▶ **Texte fourni**:
╔══

Pour les députés, les politiques de rémunération orientées sur une gestion d'entreprise saine et durable ne se justifient pas seulement sur le plan déontologique mais revêtent également une dimension spécifiquement économique : elles influencent directement les perspectives de développement, tant des entreprises elles-mêmes que de l'économie en général, de même que le maintien et la création de meilleurs niveaux d'emploi.

Le Parlement estime que certains aspects des principes de première importance exposés dans les recommandations restent flous et doivent être mis correctement en application, notamment le concept des critères de résultat, qui devraient permettre d'établir un lien entre rémunération et résultats, la notion de «mauvais résultats» dans le cadre des indemnités de fin de contrat, les indemnités de fin de contrat et les composantes variables de la rémunération dans le secteur des services financiers.

╚══

▶ **Consignes de l'exercice**:
• A. D'après le texte fourni, sur quoi les politiques de rémunération influent-elles directement, selon les députés ?
• B. Dressez la liste complète des aspects que le texte fourni cite après le mot « notamment » comme restant flous pour le Parlement.
• C. Traduisez en anglais cette phrase du texte fourni : « Pour les députés, les politiques de rémunération orientées sur une gestion d'entreprise saine et durable ne se justifient pas seulement sur le plan déontologique mais revêtent également une dimension spécifiquement économique : elles influencent directement les perspectives de développement, tant des entreprises elles-mêmes que de l'économie en général, de même que le maintien et la création de meilleurs niveaux d'emploi. »

▶ **Données présentées**:
╔══

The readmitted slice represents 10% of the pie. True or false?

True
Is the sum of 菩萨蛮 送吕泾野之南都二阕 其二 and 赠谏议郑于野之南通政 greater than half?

╚══

▶ **Réponses numérotées**:
• A. Sur les perspectives de développement des entreprises elles-mêmes et de l'économie en général, ainsi que sur le maintien et la création de meilleurs niveaux d'emploi.

• B.
- le concept des critères de résultat
- la notion de « mauvais résultats » dans le cadre des indemnités de fin de contrat
- les indemnités de fin de contrat
- les composantes variables de la rémunération dans le secteur des services financiers

• C. For the Members of Parliament, remuneration policies geared toward sound and sustainable business management are justified not only on ethical grounds but also have a specifically economic dimension: they directly influence the development prospects of both the companies themselves and the economy in general, as well as the maintenance and creation of better levels of employment.